If a bank wishes to render investment services or perform investment activities in the Netherlands, it must apply for a wider banking and investment firm licence. In this case, there are additional requirements that relate to the conduct of business requirements with which investment firms need to comply. A licensed bank does not need a separate licence for the provision of payment services or certain other financial services also regulated under the FMSA, such as the offering of (consumer) credit, providing advice about financial products (other than financial instruments) and acting as an intermediary with respect to such products. The services involved, however, need to be covered by the banking licence, and the bank involved is subject to additional conduct of business rules when offering such services (see Section IV).

Since 2016, the FMSA has contained a separate regime for credit unions, defined as cooperatives of members sharing a certain profession or business that take repayable funds from their members and grant credits for their own account to their members for the purposes of their profession or business.

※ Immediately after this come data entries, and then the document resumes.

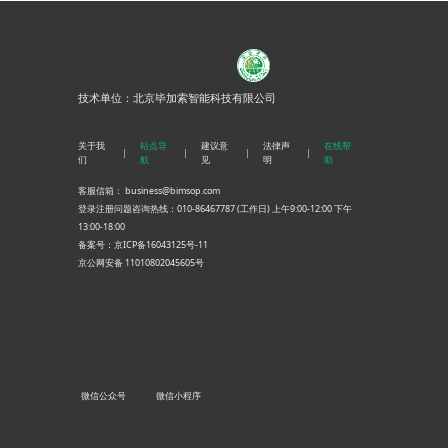
技术单位：
北京毕加索智能科技有限公司
关于我
站点导
建议意
法律声
在线帮
们
航
见
明
助
客服信箱： business@bimsop.com
登录注册问题咨询热线：010-86467787 (工作日) 上午9:00-12:00 下午
13:00-18:00
备案号：京ICP备16043125号-11
京公网安备 11010802045605号
微信公众号
微信小程序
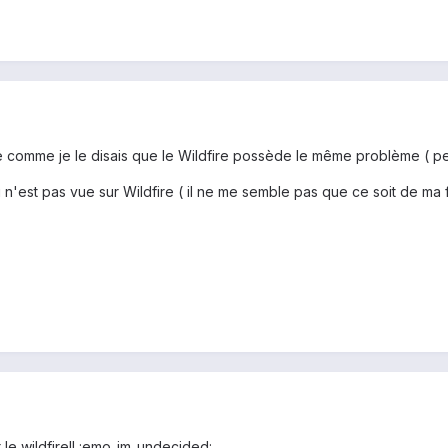
e comme je le disais que le Wildfire possède le même problème ( peu
n'est pas vue sur Wildfire ( il ne me semble pas que ce soit de ma 
 le wildfire!! :emo_im_undecided:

iii Regulation of foreign banks and activities

In general, branches of foreign banks established to carry out regulated banking activities in the Netherlands are subject to the same licence requirements and ongoing obligations as banks with a registered office in the Netherlands. This means that these branches usually require a banking licence. However, foreign banks with their registered office in another EU or European Economic Area (EEA) Member State may conduct banking activities through a branch office or on a cross-border basis in the Netherlands using a European passport. On this basis, banks from other eurozone countries may conduct banking activities in the Netherlands under their ECB banking licence, provided the ECB has been notified thereof. Similarly, banks with their registered office in an EU or EEA Member State that is not a eurozone country may conduct banking activities in the Netherlands under their home Member State banking licence following a notification procedure in their home Member State. Those non-eurozone banks holding a European passport in the Netherlands are directly supervised by the ECB. The DCB remains responsible for the supervision of non-EEA banks that have established a branch or provide cross-border services in the Netherlands.